If we had before us the notes in question, we would be willing to do what the Chitwood court did and analyze the disput[1185]*1185ed material to determine whether its omission from the trial could have prejudiced the defendant. Unfortunately, while the record indicates those inspector notes were to have been placed under seal for review by this court, no such documents were ever received by us. While counsel for the government offered assurances at oral argument that the notes contained nothing of any use to the defendant, we hesitate to rely on such extra-record statements. Moreover, were this the only defect in the case, we might be willing to await transmittal of the disputed evidence from the lower court before rendering our decision. However, as there is another problem with the case, we decline to follow that route as well.
Terry also contends that it was improper for the trial judge to have allowed into evidence Robert’s taped confession once Robert pled guilty and was severed from the case. We agree. Robert’s confession was admitted at trial under the admission-by-a-party exception to the hearsay rule. Fed.R.Evid. 801(d)(2)(A). However, once Robert was severed from the case, he was no longer a party and the statement was no longer admissible under 801(d)(2)(A).
The prosecutor has been unable to provide, nor have we been able to find, any other evidentiary provision that would allow the statement’s admission. Because the statement is hearsay, it cannot be admissible unless it falls into one of the hearsay exceptions. It does not fall under the co-conspirator exception. Fed.R.Evid. 801(d)(2)(E). Robert Lynn clearly was a co-conspirator with his brother. However, in order to be admissible the statement must also be made in the furtherance of the conspiracy. This statement, occurring as it did almost three years after the conspiracy was over, and made to Robert’s ex-wife in the course of a discussion about the custody of their child, does not fit within that category.

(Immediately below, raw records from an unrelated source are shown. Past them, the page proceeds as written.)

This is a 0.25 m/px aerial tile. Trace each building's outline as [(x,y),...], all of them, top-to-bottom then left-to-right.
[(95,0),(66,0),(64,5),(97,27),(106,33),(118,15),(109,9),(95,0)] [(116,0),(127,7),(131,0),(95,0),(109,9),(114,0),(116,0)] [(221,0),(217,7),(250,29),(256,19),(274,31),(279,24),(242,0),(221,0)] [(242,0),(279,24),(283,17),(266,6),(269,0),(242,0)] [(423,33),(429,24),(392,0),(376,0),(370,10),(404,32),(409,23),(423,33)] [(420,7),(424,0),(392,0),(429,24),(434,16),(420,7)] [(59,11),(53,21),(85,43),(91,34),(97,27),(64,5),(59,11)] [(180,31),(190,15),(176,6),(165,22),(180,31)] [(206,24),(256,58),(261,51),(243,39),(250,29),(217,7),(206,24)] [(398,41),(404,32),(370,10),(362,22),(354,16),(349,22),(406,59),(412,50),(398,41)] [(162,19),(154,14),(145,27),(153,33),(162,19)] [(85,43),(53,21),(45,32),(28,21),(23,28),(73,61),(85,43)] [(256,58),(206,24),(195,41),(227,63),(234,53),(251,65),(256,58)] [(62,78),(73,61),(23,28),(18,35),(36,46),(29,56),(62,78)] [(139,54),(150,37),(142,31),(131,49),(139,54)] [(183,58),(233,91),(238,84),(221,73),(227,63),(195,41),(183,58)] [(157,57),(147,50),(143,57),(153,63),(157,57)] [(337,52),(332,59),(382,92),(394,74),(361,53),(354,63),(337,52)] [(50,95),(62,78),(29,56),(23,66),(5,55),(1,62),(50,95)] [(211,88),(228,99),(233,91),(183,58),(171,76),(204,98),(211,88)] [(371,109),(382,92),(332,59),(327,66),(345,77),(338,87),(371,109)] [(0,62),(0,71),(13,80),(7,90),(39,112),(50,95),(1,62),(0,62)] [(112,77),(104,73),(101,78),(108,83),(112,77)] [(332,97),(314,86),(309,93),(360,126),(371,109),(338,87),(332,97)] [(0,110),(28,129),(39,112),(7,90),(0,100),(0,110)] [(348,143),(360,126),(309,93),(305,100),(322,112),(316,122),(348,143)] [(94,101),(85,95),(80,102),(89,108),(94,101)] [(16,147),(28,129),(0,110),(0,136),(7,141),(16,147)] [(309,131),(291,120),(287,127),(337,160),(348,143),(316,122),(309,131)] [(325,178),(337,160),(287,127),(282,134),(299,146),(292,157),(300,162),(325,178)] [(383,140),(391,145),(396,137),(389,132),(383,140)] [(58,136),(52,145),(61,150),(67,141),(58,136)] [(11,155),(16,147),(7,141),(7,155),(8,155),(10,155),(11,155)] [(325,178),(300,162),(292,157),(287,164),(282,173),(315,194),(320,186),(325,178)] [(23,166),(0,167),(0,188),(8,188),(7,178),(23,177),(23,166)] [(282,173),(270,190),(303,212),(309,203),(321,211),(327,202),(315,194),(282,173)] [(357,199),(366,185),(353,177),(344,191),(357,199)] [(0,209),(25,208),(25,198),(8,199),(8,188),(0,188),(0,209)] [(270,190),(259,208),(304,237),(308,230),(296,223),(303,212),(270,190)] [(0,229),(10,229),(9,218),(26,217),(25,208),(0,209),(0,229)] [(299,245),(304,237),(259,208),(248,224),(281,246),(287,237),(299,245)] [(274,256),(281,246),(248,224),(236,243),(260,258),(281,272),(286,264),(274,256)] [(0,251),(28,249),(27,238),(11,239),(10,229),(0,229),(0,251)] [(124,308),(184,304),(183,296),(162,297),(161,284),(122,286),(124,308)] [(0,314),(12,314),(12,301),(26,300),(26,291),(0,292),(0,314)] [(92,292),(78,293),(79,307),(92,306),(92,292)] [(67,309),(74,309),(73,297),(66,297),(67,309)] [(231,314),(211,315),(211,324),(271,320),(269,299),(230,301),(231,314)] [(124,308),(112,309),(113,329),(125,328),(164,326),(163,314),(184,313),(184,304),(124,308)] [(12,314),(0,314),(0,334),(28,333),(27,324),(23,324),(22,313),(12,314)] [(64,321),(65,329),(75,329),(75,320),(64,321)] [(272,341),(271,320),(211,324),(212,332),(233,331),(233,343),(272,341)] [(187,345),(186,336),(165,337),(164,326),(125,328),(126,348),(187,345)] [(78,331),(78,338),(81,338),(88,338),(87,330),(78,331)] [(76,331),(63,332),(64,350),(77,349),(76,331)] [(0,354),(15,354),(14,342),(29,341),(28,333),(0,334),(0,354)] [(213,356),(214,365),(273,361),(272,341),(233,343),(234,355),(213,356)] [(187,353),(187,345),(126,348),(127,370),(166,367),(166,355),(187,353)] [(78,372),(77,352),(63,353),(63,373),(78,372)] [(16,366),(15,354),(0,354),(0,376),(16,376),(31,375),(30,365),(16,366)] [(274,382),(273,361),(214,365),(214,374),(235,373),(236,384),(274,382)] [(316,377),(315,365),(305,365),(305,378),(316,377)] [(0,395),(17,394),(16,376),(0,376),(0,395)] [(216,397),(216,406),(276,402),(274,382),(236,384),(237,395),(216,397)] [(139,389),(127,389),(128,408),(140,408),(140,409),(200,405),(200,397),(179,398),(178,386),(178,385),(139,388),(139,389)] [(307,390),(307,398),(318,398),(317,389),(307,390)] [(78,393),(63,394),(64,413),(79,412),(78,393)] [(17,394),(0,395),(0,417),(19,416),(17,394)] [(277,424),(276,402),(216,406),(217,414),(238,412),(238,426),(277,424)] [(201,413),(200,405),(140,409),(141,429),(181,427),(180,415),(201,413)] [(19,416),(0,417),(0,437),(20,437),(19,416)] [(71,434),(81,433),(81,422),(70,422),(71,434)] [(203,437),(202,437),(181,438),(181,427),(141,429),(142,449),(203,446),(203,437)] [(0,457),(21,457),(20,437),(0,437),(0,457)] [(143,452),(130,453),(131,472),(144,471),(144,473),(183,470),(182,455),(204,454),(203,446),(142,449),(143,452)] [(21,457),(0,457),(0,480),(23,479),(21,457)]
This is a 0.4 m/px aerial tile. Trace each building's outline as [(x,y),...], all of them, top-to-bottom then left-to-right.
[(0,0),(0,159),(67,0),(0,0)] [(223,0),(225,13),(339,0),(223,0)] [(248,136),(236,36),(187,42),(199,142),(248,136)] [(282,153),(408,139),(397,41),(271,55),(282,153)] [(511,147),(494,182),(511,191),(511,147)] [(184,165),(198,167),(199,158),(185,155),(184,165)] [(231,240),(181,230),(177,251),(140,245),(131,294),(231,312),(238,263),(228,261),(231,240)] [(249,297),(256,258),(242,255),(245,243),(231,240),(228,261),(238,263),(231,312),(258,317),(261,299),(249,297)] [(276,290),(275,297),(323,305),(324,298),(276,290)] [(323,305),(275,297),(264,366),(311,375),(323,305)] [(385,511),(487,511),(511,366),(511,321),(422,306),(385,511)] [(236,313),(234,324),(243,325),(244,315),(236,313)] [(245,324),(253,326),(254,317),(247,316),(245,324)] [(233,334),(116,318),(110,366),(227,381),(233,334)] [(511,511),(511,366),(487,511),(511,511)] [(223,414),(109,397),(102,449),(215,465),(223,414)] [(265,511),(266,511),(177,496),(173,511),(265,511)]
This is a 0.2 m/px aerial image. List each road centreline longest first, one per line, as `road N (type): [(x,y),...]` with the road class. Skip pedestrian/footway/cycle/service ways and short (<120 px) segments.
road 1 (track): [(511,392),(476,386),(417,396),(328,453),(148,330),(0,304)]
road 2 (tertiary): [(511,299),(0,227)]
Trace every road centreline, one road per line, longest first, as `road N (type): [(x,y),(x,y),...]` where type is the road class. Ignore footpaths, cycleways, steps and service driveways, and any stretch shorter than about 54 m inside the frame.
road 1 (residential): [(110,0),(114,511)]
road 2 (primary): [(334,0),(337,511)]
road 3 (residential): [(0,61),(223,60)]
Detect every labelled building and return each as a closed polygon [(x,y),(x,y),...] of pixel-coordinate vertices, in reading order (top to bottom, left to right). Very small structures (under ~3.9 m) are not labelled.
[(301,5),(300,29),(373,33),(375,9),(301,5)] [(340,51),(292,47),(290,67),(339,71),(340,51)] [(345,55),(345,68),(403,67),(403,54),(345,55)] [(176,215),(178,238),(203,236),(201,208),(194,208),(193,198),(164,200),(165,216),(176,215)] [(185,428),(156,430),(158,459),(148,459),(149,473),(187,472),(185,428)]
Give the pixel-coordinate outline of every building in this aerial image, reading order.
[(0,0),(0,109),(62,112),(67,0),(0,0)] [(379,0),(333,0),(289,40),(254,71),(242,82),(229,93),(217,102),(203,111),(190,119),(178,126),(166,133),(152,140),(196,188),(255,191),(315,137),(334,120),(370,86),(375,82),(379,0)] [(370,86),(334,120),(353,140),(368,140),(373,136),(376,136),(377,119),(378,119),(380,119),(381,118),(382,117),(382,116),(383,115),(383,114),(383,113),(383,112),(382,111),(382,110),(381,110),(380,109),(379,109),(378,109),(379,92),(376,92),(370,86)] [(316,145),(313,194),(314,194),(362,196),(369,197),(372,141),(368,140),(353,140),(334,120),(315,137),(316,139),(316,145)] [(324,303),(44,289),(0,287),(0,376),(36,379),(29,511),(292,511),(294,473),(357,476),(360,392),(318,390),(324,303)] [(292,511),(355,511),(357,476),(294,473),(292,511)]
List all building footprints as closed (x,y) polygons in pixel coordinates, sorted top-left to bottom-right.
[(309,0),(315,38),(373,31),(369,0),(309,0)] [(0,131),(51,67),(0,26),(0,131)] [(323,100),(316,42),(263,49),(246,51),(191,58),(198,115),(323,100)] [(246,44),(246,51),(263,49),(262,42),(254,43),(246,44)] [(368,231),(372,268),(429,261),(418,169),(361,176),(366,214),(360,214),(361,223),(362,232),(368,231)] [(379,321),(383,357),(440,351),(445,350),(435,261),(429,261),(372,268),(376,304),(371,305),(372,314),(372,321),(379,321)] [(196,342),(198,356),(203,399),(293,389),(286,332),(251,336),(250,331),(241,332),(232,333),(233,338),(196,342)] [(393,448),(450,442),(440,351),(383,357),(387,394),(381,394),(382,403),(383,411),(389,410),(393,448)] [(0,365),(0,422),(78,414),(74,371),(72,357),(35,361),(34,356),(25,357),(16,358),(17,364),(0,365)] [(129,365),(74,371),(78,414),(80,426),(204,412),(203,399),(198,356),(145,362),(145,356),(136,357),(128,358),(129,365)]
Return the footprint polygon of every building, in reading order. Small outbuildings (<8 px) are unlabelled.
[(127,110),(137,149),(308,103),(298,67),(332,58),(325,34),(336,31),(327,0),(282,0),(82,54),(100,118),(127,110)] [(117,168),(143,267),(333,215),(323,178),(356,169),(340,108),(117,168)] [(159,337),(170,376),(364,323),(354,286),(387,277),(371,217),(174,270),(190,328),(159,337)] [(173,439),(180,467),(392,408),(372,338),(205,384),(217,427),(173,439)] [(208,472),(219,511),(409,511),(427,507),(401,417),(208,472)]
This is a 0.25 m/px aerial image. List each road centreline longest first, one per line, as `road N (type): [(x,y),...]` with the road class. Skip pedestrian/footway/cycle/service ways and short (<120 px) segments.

The statement also does not come within the prior-consistent-statement exception to the hearsay rule. Fed.R.Evid. 801(d)(1)(B). Under this doctrine, a witness’s prior consistent statement can be used “to rebut an express or implied charge against him of recent fabrication or improper influence or motive.” Accordingly, several courts have said that it is proper, when defense counsel argues that a witness has fabricated his testimony in exchange for a favorable plea agreement from the government, to admit a prior consistent statement of the witness made before the agreement was negotiated. See, e.g., United States v. Feldman, 711 F.2d 758, 766 (7th Cir.1983). However, in order for this exception to apply, it is essential that the consistent statement be admitted to rebut a charge of improper motive. In our case, the statement was introduced before the witness making it had even taken the stand. Under these circumstances, the prior-consistent-statement exception simply cannot apply. See United States v. Strand, 574 F.2d 993, 996-97 n. 4 (9th Cir.1978); United States v. Weil, 561 F.2d 1109, 1111 (4th Cir.1977).